Losing a leg is a major life event. The physical toll is immense, as is the potential emotional impact on both the patient and their family. But there is help available.
It is important that the patient is armed with knowledge and prepared both physically and emotionally for their amputation. With a dedicated care team and the right supports, the patient will be able to quickly recover from the procedure and learn to get back to living their life.
The patient and family will ideally consult with each member of the surgical and rehabilitation team. This team will fully explore the surgical process with the patient, and also explain how rehabilitation will work post-surgery. Your rehab team will provide you with exercises that are good to start working on before your surgery takes place to potentially shorten your recovery time.
You will also need to choose a prosthetist. You will be working a lot with this individual over the first year after your surgery (and ideally forming a long-term relationship with them beyond that), so it makes sense to choose someone you are comfortable with.
It may also help to speak with another amputee before the procedure to put your mind at ease. Connecting with someone who has gone through amputation can help guide you through both preparation and the road to recovery.
No two amputations are the same. The surgical team will explain the transfemoral or transtibial amputation procedure to you, as well as the expected biomechanical outcome for prosthetic use. The goal of the procedure is to make sure the patient will have easier mobility and the best quality of life.
For example – leaving more of the femur intact in a transfemoral amputation has some benefits including more mechanical strength and easier seating support and transfers. On the other hand, amputating higher provides more options for prosthetic joint solutions.
Knee disarticulation, also known as through-knee amputation, amputates directly at the knee joint rather than the femur. This procedure only accounts for only 2 percent of major limb loss in America. Some cases where knee disarticulation may be recommended include:
The first day after surgery can be one of the most difficult. What was previously just an idea is now a reality. It is important to remember, however, that big changes also present new beginnings and opportunities.
Your limb will be treated with special compression bandages or compression socks to help heal the wound quickly. This will also help prepare your residual limb for a prosthesis. The team will also advise you on how to wash and take care of your residual limb.
Your rehab team will likely include doctors, physical and occupational therapists, nurses, and a prosthetist. Rehab will begin shortly after the surgery to work on your upper body strength and maintain range of motion in your remaining limb. Overall your rehab could take anywhere from a few weeks to a few months.
When your residual limb is healed it will be cast using plaster or 3D imaging to create a test socket for a prosthesis. During rehab, you will be assigned a temporary prosthesis and the prosthetist will assess you during exercises to determine if the socket needs to be readjusted. Over the course of your rehab, you will also be discussing what you hope to gain from a prosthesis and discuss your prosthetic options.
Exercises performed with a temporary prosthesis include:
When the swelling in your residual limb has fully gone down and you are entering the last phase of your rehab, you can start to wear a permanent prosthetic.
It is normal to go through some level of depression while you work through the massive changes in losing a limb. You may or may not be assigned a counselor as a part of your rehabilitation team to help you work through these difficult emotions. It is important that you recognize the signs of depression so you or your loved one can get the help they need.
Lower-limb prosthetics are designed with moveable joints and pylons to replicate the biomechanical functions of a biological leg. Prosthetics come in all shapes and sizes to suit the needs and desires of each unique individual. At a basic level, leg prosthetics can be either exoskeletal or endoskeletal:
Exoskeletal: The traditional standard – A wooden or urethane foam prosthesis with a hard plastic shell. This prosthesis is relatively heavy, unable to rotate and has limited customizability. But it is more durable and long-lasting.
Endoskeletal: A prosthesis with an inner support pylon made of light-weight materials such as aluminum or titanium. The feet and knees can be swapped out. This makes the endoskeletal prosthesis easily adjustable for different activities and active lifestyles.

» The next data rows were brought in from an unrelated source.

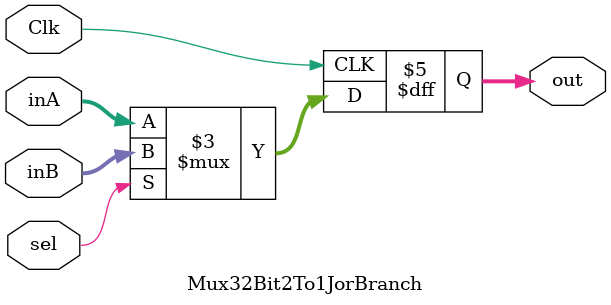
<source format=v>
`timescale 1ns / 1ps


module Mux32Bit2To1JorBranch(out, inA, inB, sel, Clk);
    output reg [31:0] out;
    input [31:0] inA, inB;
    input sel;
    input Clk;

    always @(posedge Clk) begin
        if (sel) 
            out <= inB;
        else 
            out <= inA;
    end
endmodule
</source>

Like prosthetic knees, there are various options to be found in prosthetic foot attachments for above-knee amputees.
Some amputees who struggle with wearing socket prosthetics may choose to undergo a procedure known as osseointegration. This surgical procedure grafts a metal bar directly to the bone in your residual limb that extends out of the skin. A prosthetic can then be attached to that piece of metal – providing additional stability and ease of use to the wearer.
As you recover from your amputation, you should be able to resume your day-to-day activities. While there will be an adjustment period, you will soon be able to do most everything you could prior to amputation.
Modern prosthetics have made it possible for amputees to live active lives, and even compete against able-bodied athletes. There are also dozens of adaptive sports and equipment available for people of all abilities.
You can still drive a car even if your right leg or both legs have been amputated. Modifications are available for most car models that allow you to maintain your independence and get where you need to go.